#### What the task requires:
Take every line in the entries that includes the word "werden" and copy it.

(Transcribed page contents)
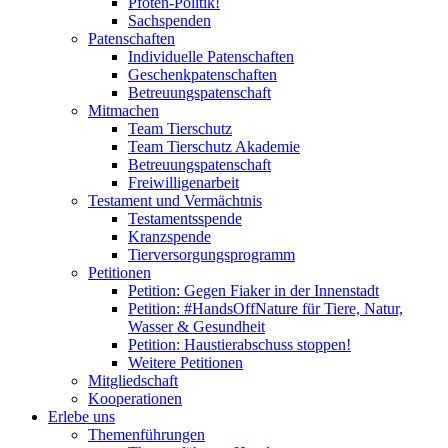
Pfoten-Politik!
Sachspenden
Patenschaften
Individuelle Patenschaften
Geschenkpatenschaften
Betreuungspatenschaft
Mitmachen
Team Tierschutz
Team Tierschutz Akademie
Betreuungspatenschaft
Freiwilligenarbeit
Testament und Vermächtnis
Testamentsspende
Kranzspende
Tierversorgungsprogramm
Petitionen
Petition: Gegen Fiaker in der Innenstadt
Petition: #HandsOffNature für Tiere, Natur,
Wasser & Gesundheit
Petition: Haustierabschuss stoppen!
Weitere Petitionen
Mitgliedschaft
Kooperationen
Erlebe uns
Themenführungen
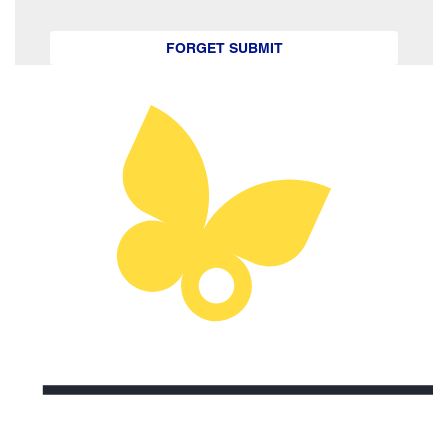
FORGET SUBMIT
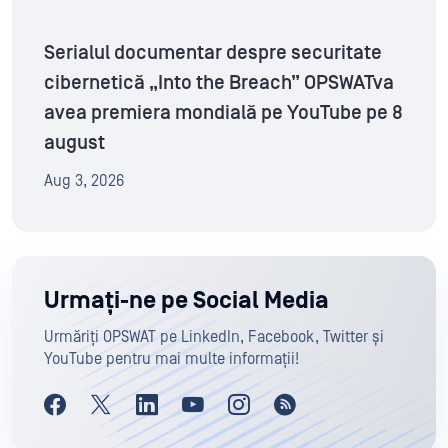
Serialul documentar despre securitate
cibernetică „Into the Breach” OPSWATva
avea premiera mondială pe YouTube pe 8
august
Aug 3, 2026
Urmați-ne pe Social Media
Urmăriți OPSWAT pe LinkedIn, Facebook, Twitter și
YouTube pentru mai multe informații!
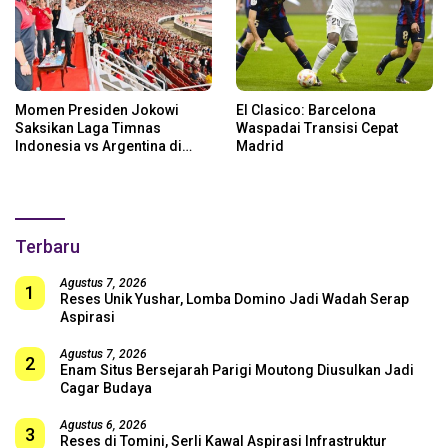
Momen Presiden Jokowi
El Clasico: Barcelona
Saksikan Laga Timnas
Waspadai Transisi Cepat
Indonesia vs Argentina di
Madrid
SUGBK: Beri Dukungan Penuh
untuk Skuad Garuda!
Terbaru
Agustus 7, 2026
1
Reses Unik Yushar, Lomba Domino Jadi Wadah Serap
Aspirasi
Agustus 7, 2026
2
Enam Situs Bersejarah Parigi Moutong Diusulkan Jadi
Cagar Budaya
Agustus 6, 2026
3
Reses di Tomini, Serli Kawal Aspirasi Infrastruktur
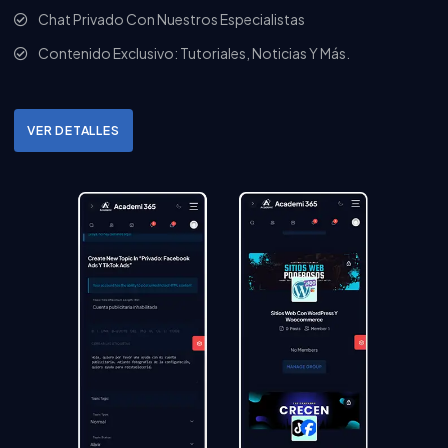
Chat Privado Con Nuestros Especialistas
Contenido Exclusivo: Tutoriales, Noticias Y Más.
VER DETALLES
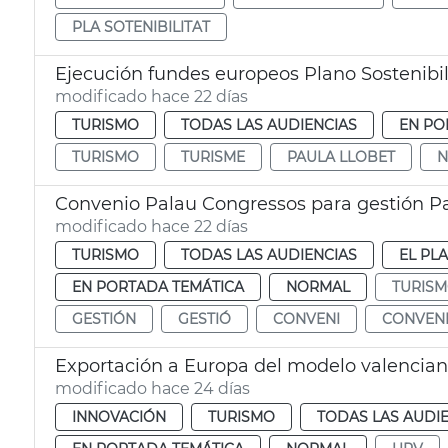
PLA SOTENIBILITAT
Ejecución fundes europeos Plano Sostenibil
modificado hace 22 días
TURISMO
TODAS LAS AUDIENCIAS
EN PO
TURISMO
TURISME
PAULA LLOBET
N
Convenio Palau Congressos para gestión Pa
modificado hace 22 días
TURISMO
TODAS LAS AUDIENCIAS
EL PL
EN PORTADA TEMÁTICA
NORMAL
TURIS
GESTIÓN
GESTIÓ
CONVENI
CONVEN
Exportación a Europa del modelo valencian
modificado hace 24 días
INNOVACIÓN
TURISMO
TODAS LAS AUDI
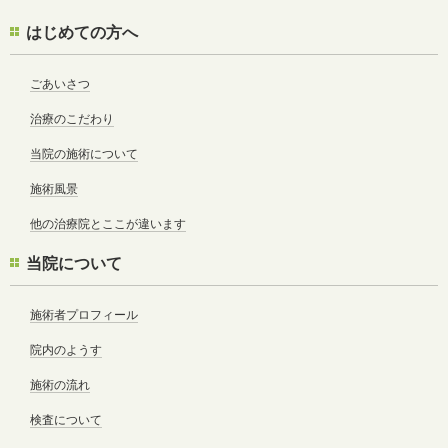
はじめての方へ
ごあいさつ
治療のこだわり
当院の施術について
施術風景
他の治療院とここが違います
当院について
施術者プロフィール
院内のようす
施術の流れ
検査について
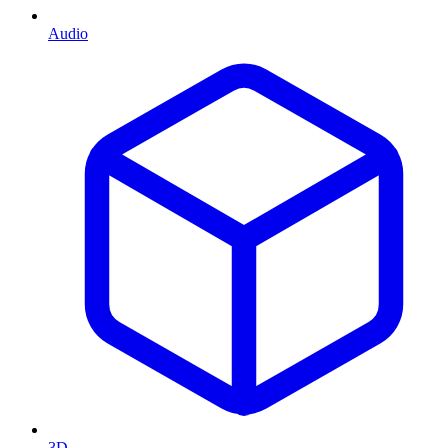
Audio
3D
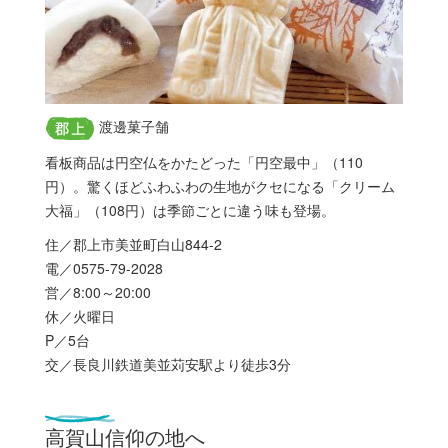
渡邊菓子舗
看板商品は円空仏をかたどった「円空最中」（110
円）。驚くほどふわふわの生地がクセになる「クリーム
大福」（108円）は季節ごとに違う味も登場。
住／郡上市美並町白山844-2
電／0575-79-2028
営／8:00～20:00
休／火曜日
P／5台
交／長良川鉄道美並苅安駅より徒歩3分
高賀山信仰の地へ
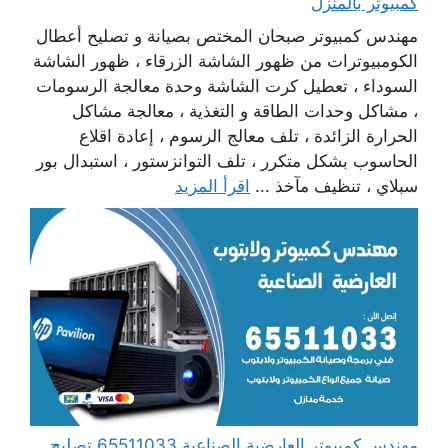
كمبيوتر بالمنزل
مهندس كمبيوتر صبحان المختص بصيانة و تصليح أعطال
الكومبيوترات من ظهور الشاشة الزرقاء ، ظهور الشاشة
السوداء ، تعطيل كرت الشاشة وحدة معالجة الرسومات
، مشاكل وحدات الطاقة و التغذية ، معالجة مشاكل
الحرارة الزائدة ، تلف معالج الرسوم ، إعادة اقلاع
الحاسوب بشكل متكرر ، تلف التوانزستور ، استبدال بور
سبلاي ، تنظيف مآخذ ...
اقرأ المزيد
مهندس كمبيوتر العارضية الصناعية 65511033 تصليح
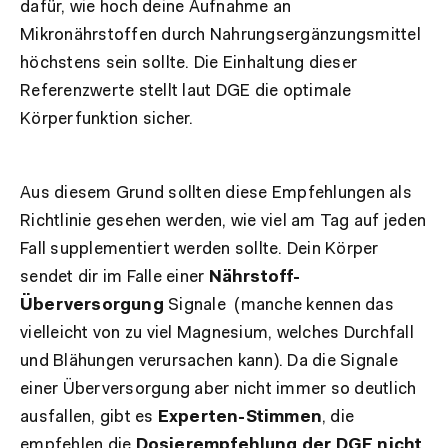
dafür, wie hoch deine Aufnahme an
Mikronährstoffen durch Nahrungsergänzungsmittel
höchstens sein sollte. Die Einhaltung dieser
Referenzwerte stellt laut DGE die optimale
Körperfunktion sicher.
Aus diesem Grund sollten diese Empfehlungen als
Richtlinie gesehen werden, wie viel am Tag auf jeden
Fall supplementiert werden sollte. Dein Körper
sendet dir im Falle einer
Nährstoff-
Überversorgung
Signale (manche kennen das
vielleicht von zu viel Magnesium, welches Durchfall
und Blähungen verursachen kann). Da die Signale
einer Überversorgung aber nicht immer so deutlich
ausfallen, gibt es
Experten-Stimmen
, die
empfehlen die
Dosierempfehlung der DGE nicht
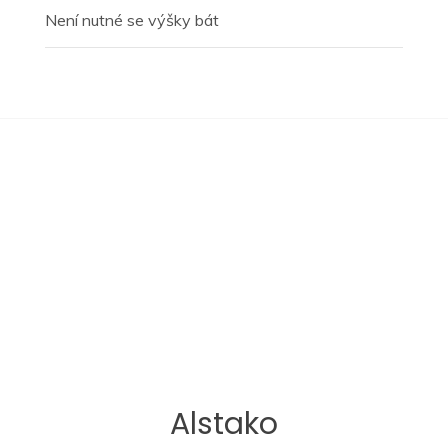
Není nutné se výšky bát
Alstako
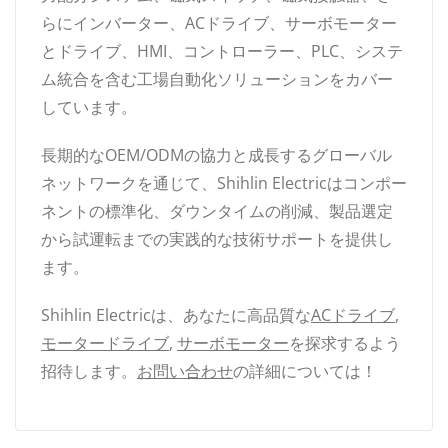
らにインバーター、ACドライブ、サーボモーター
とドライブ、HMI、コントローラー、PLC、システ
ム統合を含む工場自動化ソリューションをカバー
しています。
長期的なOEM/ODMの協力と成長するグローバル
ネットワークを通じて、Shihlin Electricはコンポー
ネントの標準化、ダウンタイムの削減、製品選定
から試運転までの実践的な技術サポートを提供し
ます。
Shihlin Electricは、あなたに高品質な
ACドライブ
,
モータードライブ
,
サーボモーター
を探求するよう
招待します。
お問い合わせ
の詳細については！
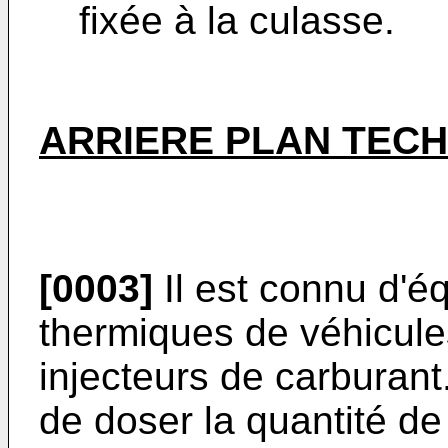
fixée à la culasse.
ARRIERE PLAN TECH
[0003]
Il est connu d'é
thermiques de véhicul
injecteurs de carburant
de doser la quantité de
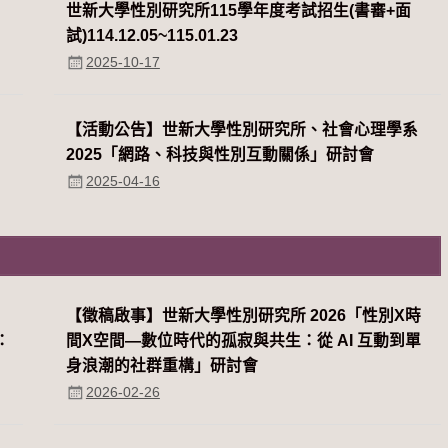
世新大學性別研究所115學年度考試招生(書審+面
試)114.12.05~115.01.23
2025-10-17
【活動公告】世新大學性別研究所、社會心理學系
2025「網路、科技與性別互動關係」研討會
2025-04-16
系
【徵稿啟事】世新大學性別研究所 2026「性別Χ時
：
間Χ空間—數位時代的孤寂與共生：從 AI 互動到單
身浪潮的社群重構」研討會
2026-02-26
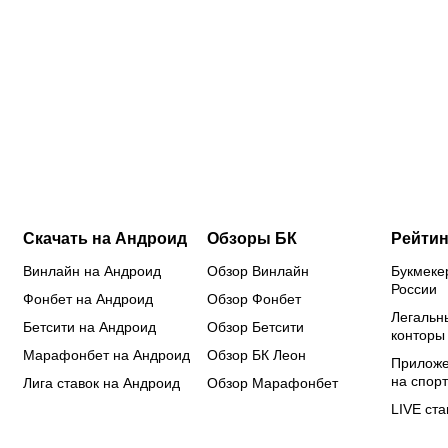
й
гонке
получили
гимнастам
эл
бомбардиров:
нейтральный
не дали
ЖК
в чем он
статус от
визы:
ми
сильнее
ISU: кого
Россию не
у 
Кордобы,
еще
хотят
фу
Даку,
допустили
видеть на
за
Воробьева
из россиян
чемпионате
де
и Хиля
Европы?
Скачать на Андроид
Обзоры БК
Рейтин
Винлайн на Андроид
Обзор Винлайн
Букмеке
России
Фонбет на Андроид
Обзор Фонбет
Легальн
Бетсити на Андроид
Обзор Бетсити
конторы
Марафонбет на Андроид
Обзор БК Леон
Приложе
на спорт
Лига ставок на Андроид
Обзор Марафонбет
LIVE ста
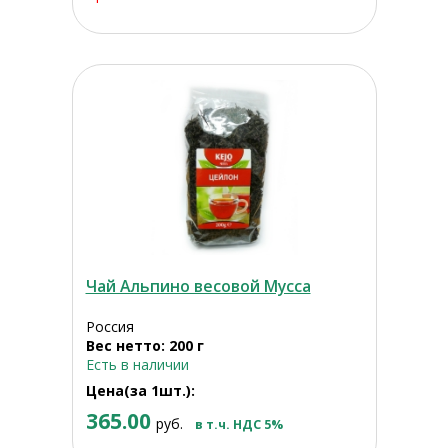
Чай Альпино весовой Мусса
Россия
Вес нетто: 200 г
Есть в наличии
Цена(за 1шт.):
365.00
руб.
в т.ч. НДС 5%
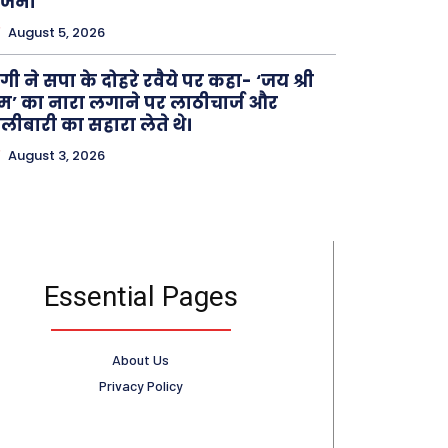
ोजना
August 5, 2026
गी ने सपा के दोहरे रवैये पर कहा- ‘जय श्री
म’ का नारा लगाने पर लाठीचार्ज और
लीबारी का सहारा लेते थे।
August 3, 2026
Essential Pages
About Us
Privacy Policy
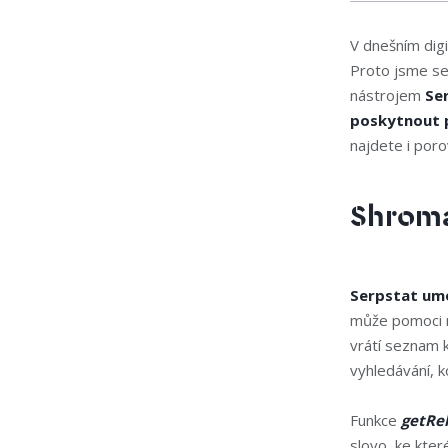
V dnešním dig
Proto jsme se
nástrojem
Se
poskytnout 
najdete i por
Shromá
Serpstat umo
může pomoci na
vrátí seznam k
vyhledávání, 
Funkce
getRe
slovo, ke kte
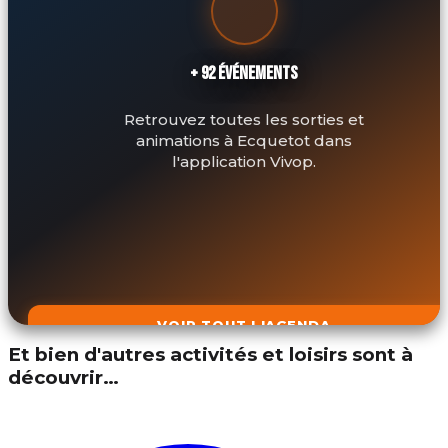
+ 92 ÉVÉNEMENTS
Retrouvez toutes les sorties et
animations à Ecquetot dans
l'application Vivop.
VOIR TOUT L'AGENDA
Et bien d'autres activités et loisirs sont à
découvrir…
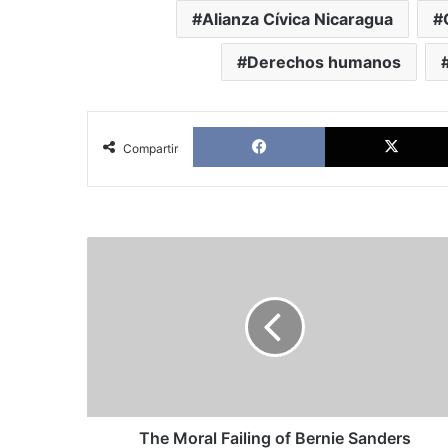
Alianza Cívica Nicaragua
Derechos humanos
Facebook
Compartir
The
Moral
Failing
of
Bernie
Sanders
The Moral Failing of Bernie Sanders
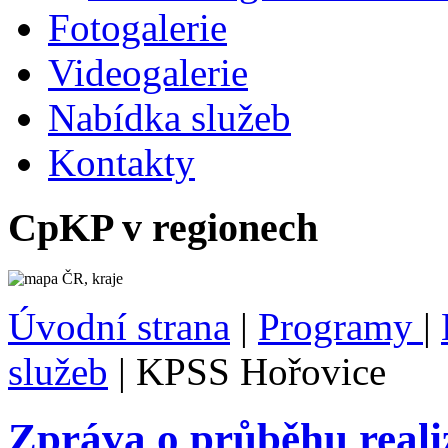
Fotogalerie
Videogalerie
Nabídka služeb
Kontakty
CpKP v regionech
Úvodní strana
|
Programy
|
služeb
|
KPSS Hořovice
Zpráva o průběhu real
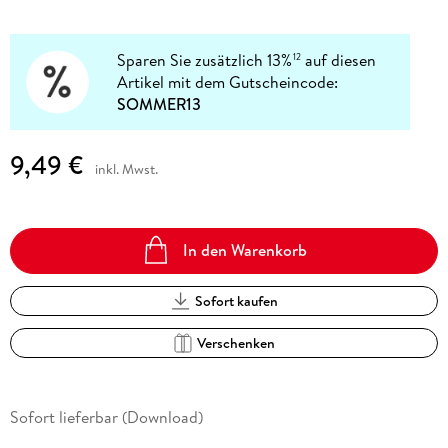
Sparen Sie zusätzlich 13%
auf diesen
12
Artikel mit dem Gutscheincode:
SOMMER13
9,49 €
inkl. Mwst.
In den Warenkorb
Sofort kaufen
Verschenken
Sofort lieferbar (Download)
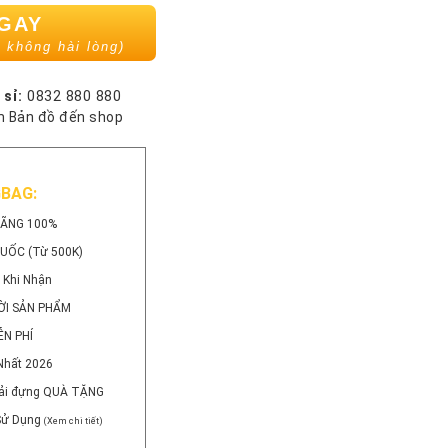
NGAY
 không hài lòng)
 sỉ:
0832 880 880
 Bản đồ đến shop
GBAG:
HÃNG 100%
QUỐC (Từ 500K)
 Khi Nhận
ỜI SẢN PHẨM
ỄN PHÍ
Nhất 2026
 Vải đựng QUÀ TẶNG
 Sử Dụng
(Xem chi tiết)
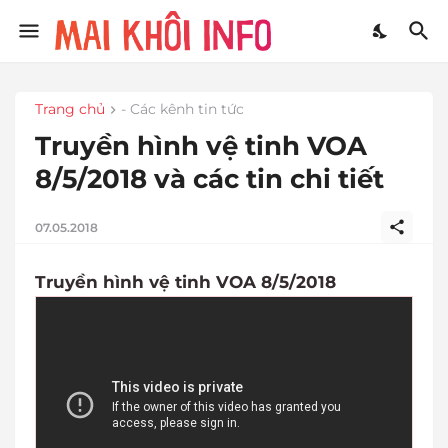
Trang chủ
- Các kênh tin tức
Truyền hình vệ tinh VOA
8/5/2018 và các tin chi tiết
07.05.2018
Truyền hình vệ tinh VOA 8/5/2018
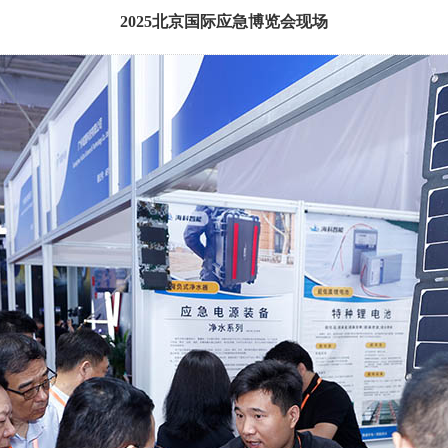
2025北京国际应急博览会现场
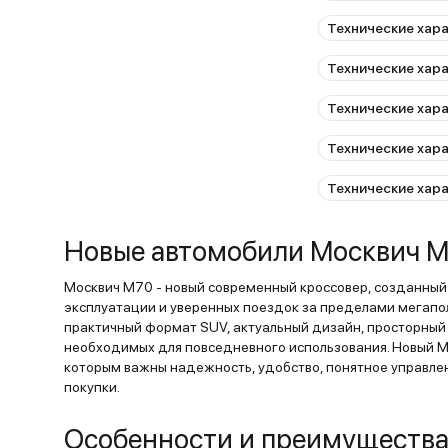
Технические хар
Технические хар
Технические хар
Технические хар
Технические хар
Новые автомобили Москвич М
Москвич М70 - новый современный кроссовер, созданны
эксплуатации и уверенных поездок за пределами мегапо
практичный формат SUV, актуальный дизайн, просторный 
необходимых для повседневного использования. Новый 
которым важны надежность, удобство, понятное управле
покупки.
Особенности и преимущества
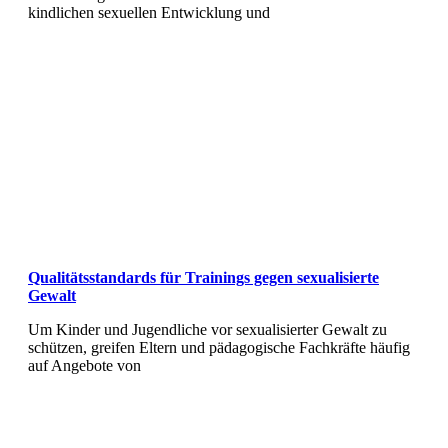
kindlichen sexuellen Entwicklung und
Qualitätsstandards für Trainings gegen sexualisierte
Gewalt
Um Kinder und Jugendliche vor sexualisierter Gewalt zu
schützen, greifen Eltern und pädagogische Fachkräfte häufig
auf Angebote von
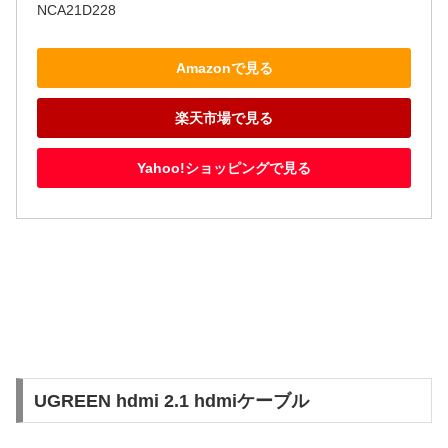
NCA21D228
Amazonで見る
楽天市場で見る
Yahoo!ショッピングで見る
UGREEN hdmi 2.1 hdmiケーブル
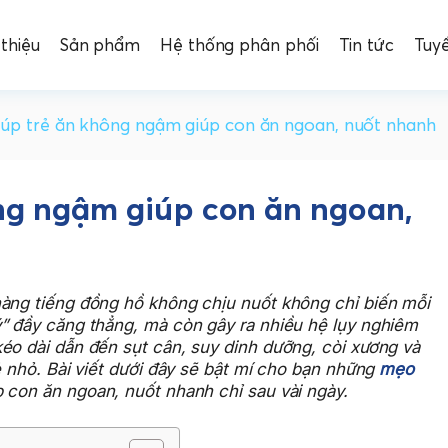
 thiệu
Sản phẩm
Hệ thống phân phối
Tin tức
Tuy
úp trẻ ăn không ngậm giúp con ăn ngoan, nuốt nhanh
ng ngậm giúp con ăn ngoan,
hàng tiếng đồng hồ không chịu nuốt không chỉ biến mỗi
ý” đầy căng thẳng, mà còn gây ra nhiều hệ lụy nghiêm
éo dài dẫn đến sụt cân, suy dinh dưỡng, còi xương và
ẻ nhỏ. Bài viết dưới đây sẽ bật mí cho bạn những
mẹo
 con ăn ngoan, nuốt nhanh chỉ sau vài ngày.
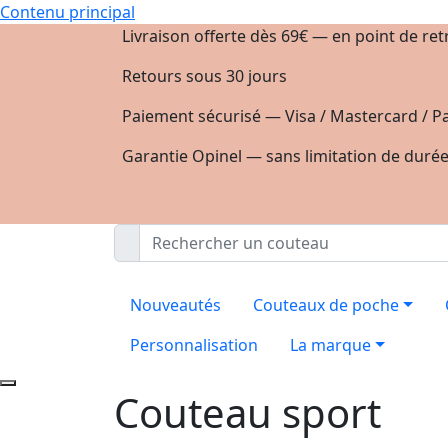
Contenu principal
Livraison offerte dès 69€ — en point de ret
Retours sous 30 jours
Paiement sécurisé — Visa / Mastercard / Pa
Garantie Opinel — sans limitation de duré
Nouveautés
Couteaux de poche
Personnalisation
La marque
Couteau sport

#### Result for this exercise:
Richtlinie gesehen werden, wie viel am Tag auf jeden
Fall supplementiert werden sollte. Dein Körper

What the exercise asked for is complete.